Saved data entries:
·····
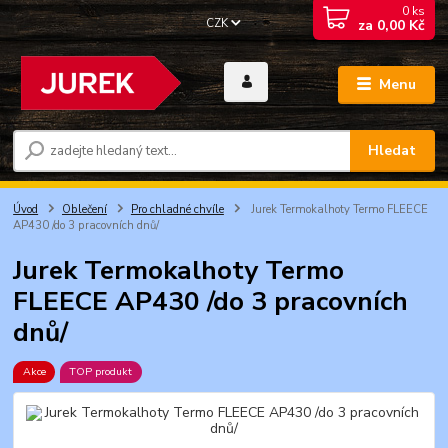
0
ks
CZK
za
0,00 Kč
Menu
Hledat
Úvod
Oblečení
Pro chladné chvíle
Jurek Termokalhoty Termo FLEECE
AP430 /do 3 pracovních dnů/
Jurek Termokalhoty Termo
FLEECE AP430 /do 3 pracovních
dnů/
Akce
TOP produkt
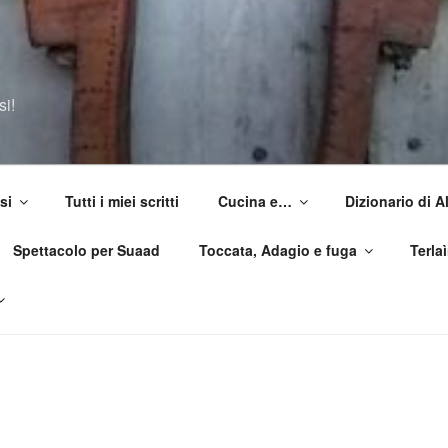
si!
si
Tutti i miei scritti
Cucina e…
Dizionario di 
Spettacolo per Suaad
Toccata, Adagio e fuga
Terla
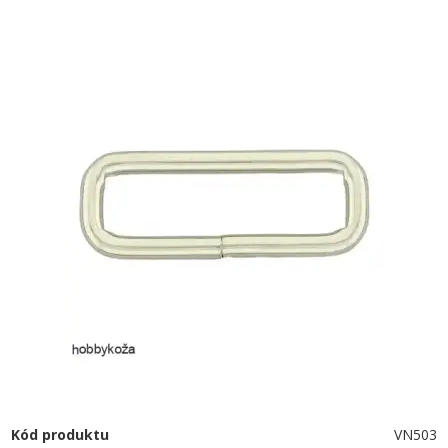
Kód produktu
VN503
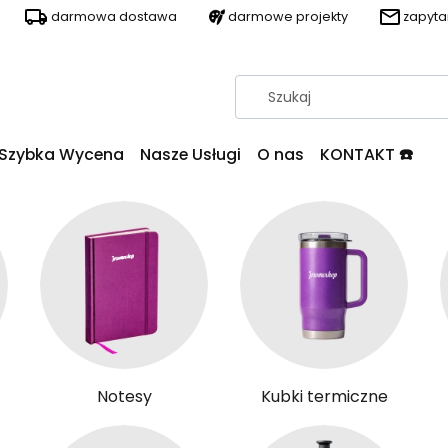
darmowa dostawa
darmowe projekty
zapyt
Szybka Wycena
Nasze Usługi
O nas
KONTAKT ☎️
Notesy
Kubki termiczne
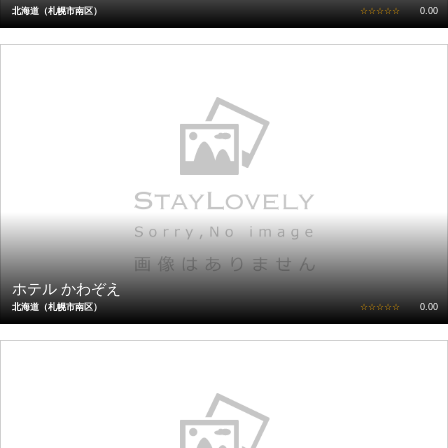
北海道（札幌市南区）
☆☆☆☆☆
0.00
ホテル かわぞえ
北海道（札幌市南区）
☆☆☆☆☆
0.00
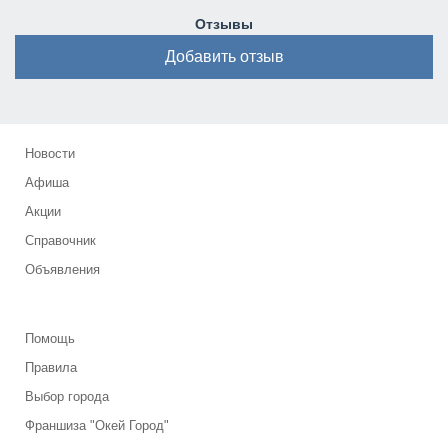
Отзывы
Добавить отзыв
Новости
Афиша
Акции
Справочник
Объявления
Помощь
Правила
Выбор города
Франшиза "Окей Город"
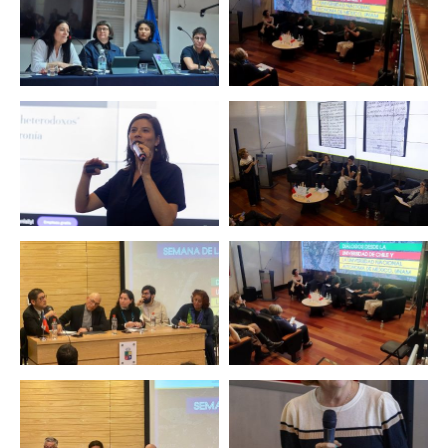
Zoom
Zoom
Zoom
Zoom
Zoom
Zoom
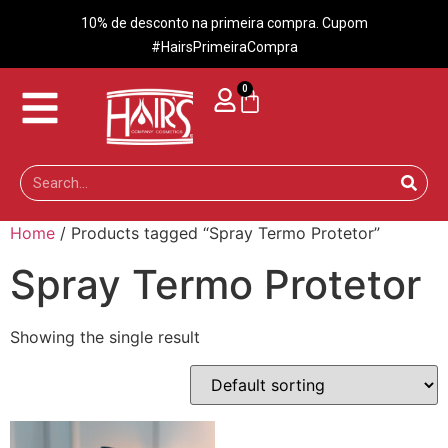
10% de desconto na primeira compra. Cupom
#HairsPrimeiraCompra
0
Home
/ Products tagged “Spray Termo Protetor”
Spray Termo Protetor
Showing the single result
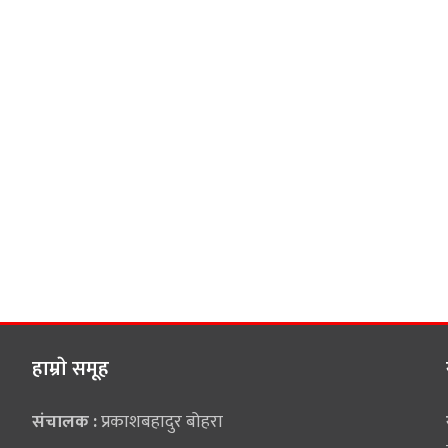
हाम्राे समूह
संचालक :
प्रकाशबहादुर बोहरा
·····
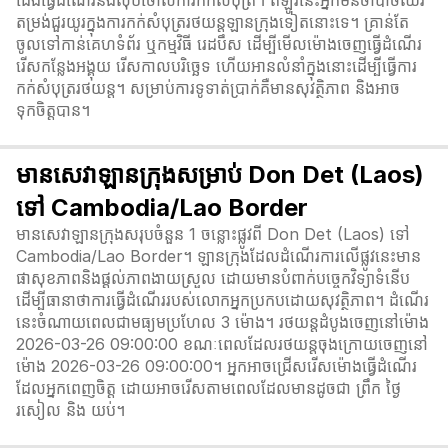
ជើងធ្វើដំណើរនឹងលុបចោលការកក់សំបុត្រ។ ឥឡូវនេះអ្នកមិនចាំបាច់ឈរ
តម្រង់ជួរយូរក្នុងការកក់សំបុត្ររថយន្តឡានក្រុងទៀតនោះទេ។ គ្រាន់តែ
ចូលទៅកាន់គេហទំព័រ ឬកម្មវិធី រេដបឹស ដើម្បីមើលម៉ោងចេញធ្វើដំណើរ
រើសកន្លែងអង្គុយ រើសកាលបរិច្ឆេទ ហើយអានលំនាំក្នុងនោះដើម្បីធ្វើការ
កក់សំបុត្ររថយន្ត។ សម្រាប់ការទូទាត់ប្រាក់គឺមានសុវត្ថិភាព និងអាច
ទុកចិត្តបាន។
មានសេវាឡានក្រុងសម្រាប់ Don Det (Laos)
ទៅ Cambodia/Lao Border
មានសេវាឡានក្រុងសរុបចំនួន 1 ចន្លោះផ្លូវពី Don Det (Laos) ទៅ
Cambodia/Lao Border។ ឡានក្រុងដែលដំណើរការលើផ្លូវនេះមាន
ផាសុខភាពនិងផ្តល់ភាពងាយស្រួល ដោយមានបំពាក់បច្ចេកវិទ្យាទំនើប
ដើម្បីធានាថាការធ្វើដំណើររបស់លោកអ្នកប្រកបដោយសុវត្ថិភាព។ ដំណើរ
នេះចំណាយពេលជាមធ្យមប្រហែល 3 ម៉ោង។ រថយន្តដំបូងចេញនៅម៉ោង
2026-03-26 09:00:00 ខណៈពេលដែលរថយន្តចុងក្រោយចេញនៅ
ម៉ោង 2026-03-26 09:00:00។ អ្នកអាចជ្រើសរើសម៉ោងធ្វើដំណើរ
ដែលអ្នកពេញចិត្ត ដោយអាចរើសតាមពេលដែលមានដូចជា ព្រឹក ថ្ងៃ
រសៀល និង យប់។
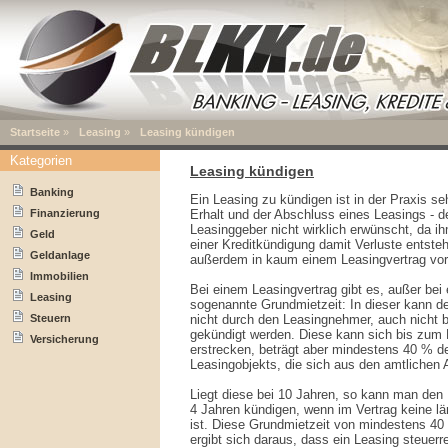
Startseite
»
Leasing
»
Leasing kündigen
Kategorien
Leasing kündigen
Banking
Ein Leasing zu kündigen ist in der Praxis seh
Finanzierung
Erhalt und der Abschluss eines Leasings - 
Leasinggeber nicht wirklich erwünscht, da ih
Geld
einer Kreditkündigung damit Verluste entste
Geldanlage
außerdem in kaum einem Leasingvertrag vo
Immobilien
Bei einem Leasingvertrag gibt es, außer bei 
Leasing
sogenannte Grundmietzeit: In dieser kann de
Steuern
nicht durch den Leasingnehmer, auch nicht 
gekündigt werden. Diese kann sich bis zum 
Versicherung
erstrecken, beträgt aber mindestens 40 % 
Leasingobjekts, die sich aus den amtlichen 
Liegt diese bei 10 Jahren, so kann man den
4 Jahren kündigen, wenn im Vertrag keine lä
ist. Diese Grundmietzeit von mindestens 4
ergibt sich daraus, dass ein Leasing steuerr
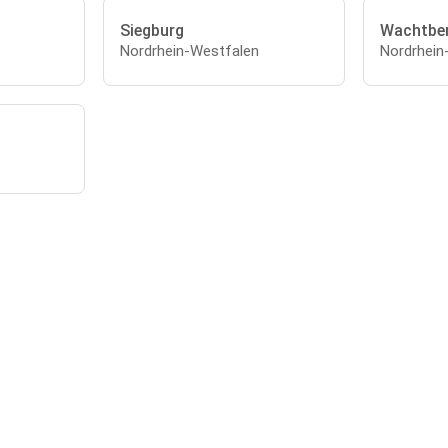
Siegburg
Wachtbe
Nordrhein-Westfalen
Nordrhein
·····
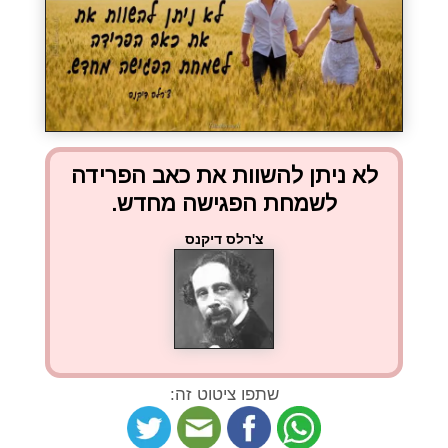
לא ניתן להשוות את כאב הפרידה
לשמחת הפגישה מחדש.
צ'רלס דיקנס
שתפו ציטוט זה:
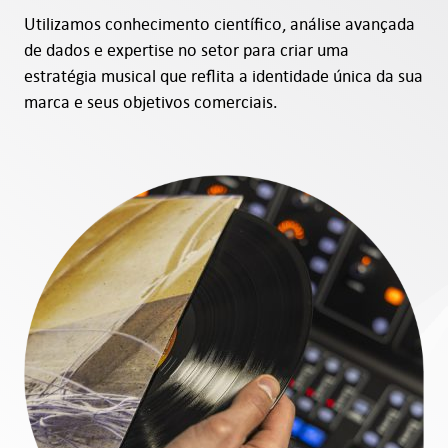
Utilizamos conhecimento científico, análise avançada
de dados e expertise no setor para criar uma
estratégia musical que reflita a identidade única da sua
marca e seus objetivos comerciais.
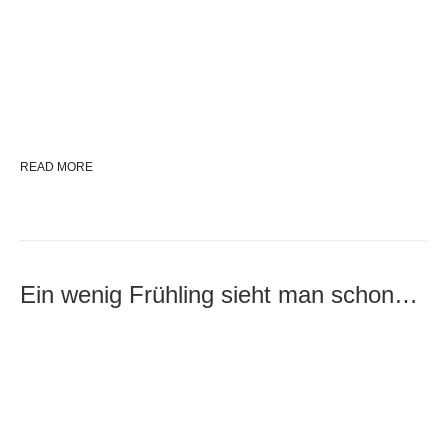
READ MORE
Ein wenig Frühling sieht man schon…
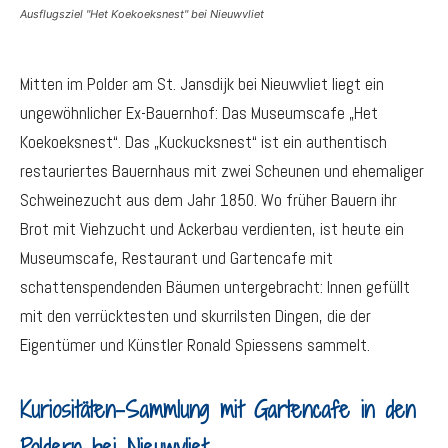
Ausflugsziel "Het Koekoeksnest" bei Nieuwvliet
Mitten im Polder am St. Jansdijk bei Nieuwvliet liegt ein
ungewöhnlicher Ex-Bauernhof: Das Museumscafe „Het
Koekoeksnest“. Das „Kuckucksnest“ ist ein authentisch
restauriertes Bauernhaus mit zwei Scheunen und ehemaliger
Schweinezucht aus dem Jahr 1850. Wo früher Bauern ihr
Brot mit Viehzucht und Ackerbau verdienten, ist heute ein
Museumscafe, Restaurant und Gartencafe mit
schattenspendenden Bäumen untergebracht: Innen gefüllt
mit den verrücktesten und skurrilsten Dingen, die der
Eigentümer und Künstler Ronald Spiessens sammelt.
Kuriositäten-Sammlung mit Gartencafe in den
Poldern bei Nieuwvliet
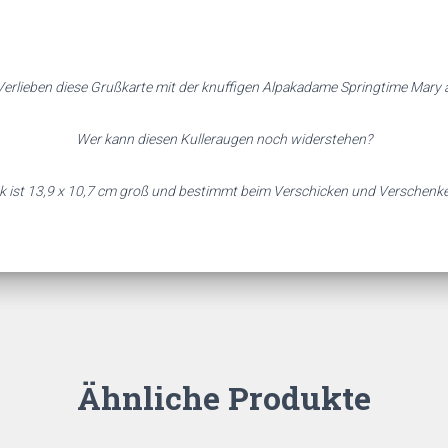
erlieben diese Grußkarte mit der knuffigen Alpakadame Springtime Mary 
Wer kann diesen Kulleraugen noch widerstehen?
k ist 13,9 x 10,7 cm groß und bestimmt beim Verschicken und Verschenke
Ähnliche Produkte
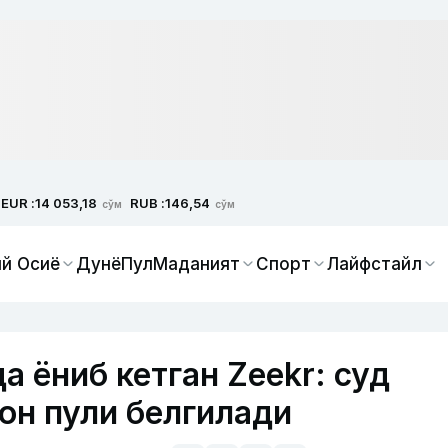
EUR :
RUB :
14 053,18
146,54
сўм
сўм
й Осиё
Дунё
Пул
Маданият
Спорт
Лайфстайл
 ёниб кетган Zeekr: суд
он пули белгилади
·····
» Problem details: Which lines above carry the string "Jahren"? Copy those lines.

» Output for this task:
Liegt diese bei 10 Jahren, so kann man den
4 Jahren kündigen, wenn im Vertrag keine lä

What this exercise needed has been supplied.